While Republicans in Congress promise they won’t allow any meaningful new regulations on guns, New York Gov. Kathy Hochul yesterday signed a package of new bills that will close loopholes in the state’s gun laws and raise the age to purchase a semiautomatic rifle from 18 to 21. The new laws follow the horrible mass shootings in Buffalo, New York, and Uvalde, Texas, both committed by shooters who legally bought their AR-15 rifles even though they were only 18.
In a speech prior to signing the bills, Hochul said the hell with thoughtsandprayers:
It just keeps happening. Shots ring out. Flags come down, and nothing changes. Except here in New York. In New York, we are taking strong bold action.
Hochul urged Congress to pass similar legislation; the House this week is likely to pass the Protecting Our Kids Act, which includes a measure increasing to 21 the federal age to purchase semiautomatic rifles and shotguns, but it’s likely DOA in the Senate, even though polling shows nearly three quarters of Americans support making 21 the legal age to buy guns. But 40 percent of Republicans are OK with their fellow Americans dying for the sake of precious, precious guns, and that percentage is way higher in GOP primaries in red states. So it goes.
New York already has pretty strong gun laws, passed after the 2012 massacre at Sandy Hook Elementary in Newtown, Connecticut. The new laws, in addition to raising the age to buy semiautomatic rifles to 21, will also require owners of such rifles to get a license, as is currently required for handguns in New York. Eighteen-year-olds will be able to own other types of long guns, such as shotguns and bolt-action rifles. Or muskets — which should be the only firearms allowed under the Second Amendment. Where are those strict textualists when you need them?
The new legislation also expands the state’s “red flag” law so that more people, like health professionals, can file a request for a judge to take guns away from people likely to hurt themselves or others. It also makes it mandatory for law enforcement to seek such an order if they get credible information of such a threat, and directs state police agencies to make sure law enforcement agencies throughout the state are clear on when officers should seek protective orders.

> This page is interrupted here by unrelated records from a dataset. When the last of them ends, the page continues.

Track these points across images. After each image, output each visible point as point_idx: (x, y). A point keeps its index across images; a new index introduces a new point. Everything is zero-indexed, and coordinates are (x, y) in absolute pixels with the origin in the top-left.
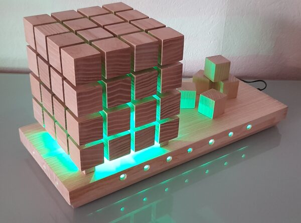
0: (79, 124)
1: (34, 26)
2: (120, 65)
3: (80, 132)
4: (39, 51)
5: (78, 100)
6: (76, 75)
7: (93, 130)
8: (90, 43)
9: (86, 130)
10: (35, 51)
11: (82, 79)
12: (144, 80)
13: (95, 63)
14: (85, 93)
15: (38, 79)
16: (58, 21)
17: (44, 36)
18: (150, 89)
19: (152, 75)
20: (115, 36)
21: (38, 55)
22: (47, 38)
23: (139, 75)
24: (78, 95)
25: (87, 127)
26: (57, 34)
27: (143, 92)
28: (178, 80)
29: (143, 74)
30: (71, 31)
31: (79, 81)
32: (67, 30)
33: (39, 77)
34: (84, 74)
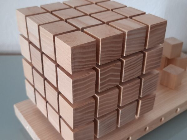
0: (74, 110)
1: (26, 16)
2: (113, 51)
3: (74, 117)
4: (32, 39)
5: (74, 87)
6: (72, 63)
7: (86, 113)
8: (82, 30)
9: (79, 114)
10: (28, 39)
11: (77, 67)
12: (131, 64)
13: (90, 50)
14: (80, 80)
15: (31, 64)
16: (48, 12)
17: (37, 25)
18: (136, 71)
19: (139, 58)
20: (104, 23)
21: (30, 43)
22: (40, 27)
23: (128, 59)
24: (74, 82)
25: (80, 112)
26: (49, 23)
27: (130, 74)
28: (158, 61)
29: (131, 58)
30: (61, 20)
31: (75, 68)
32: (58, 19)
33: (31, 62)
34: (80, 62)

Other measures in the package would require that new semiautomatic pistols sold in New York be microstamped, which allows law enforcement to quickly match spent ammunition cartridges to the particular gun that fires them, and would limit purchases of body armor to people in law enforcement and other designated professions (the bill doesn’t appear to include “grocery cashiers” or “elementary school teachers,” however).
And in another area that might have helped in the case of the racist mass shooting in Buffalo, social media companies will be required to improve their policies regarding hateful conduct on their platforms, including providing a way for users to report hateful speech to moderators. (As far as we can tell, though, that wouldn’t obligate the companies to notify law enforcement, which we suppose would be in iffy First Amendment territory.) The Buffalo shooter posted long racist rants about his plans to social media, as well as descriptions of how he modified his AR-15, purchased in New York, to allow the attachment of a 30-round magazine, which is illegal in New York.
In an executive order issued shortly after the shooting in Buffalo, Hochul also ordered the state’s Division of Homeland Security and Emergency Services to set up a new unit dedicated to preventing domestic terrorism, and for the state police to establish a unit that would focus on tracking domestic extremism on social media.
Speaking at the signing ceremony, New York Attorney General Tish James said that the state would be ready to defend these laws against challenges, pointing out that “the Second Amendment is not absolute.” She clearly had in mind an upcoming US Supreme Court ruling that seems likely to gut New York’s concealed weapon law, which requires that people show “good cause” to get a concealed carry permit.
Research hasn’t supported gun humpers’ claim that more concealed weapons reduce crime, but it also hasn’t shown that relaxing concealed carry laws necessarily results in more violence either. That said, the eight states that, for the moment, require people to show they need a concealed weapon do indeed have lower homicide rates, although the exact reasons for the correlation haven’t been determined. With the Court ready to throw out those state laws, we suppose we’ll have eight laboratories ready to look at what the effects on murders and shootings will be. New York lawmakers are already planning to craft new legislation to limit the availability of concealed carry permits if the existing law is overturned.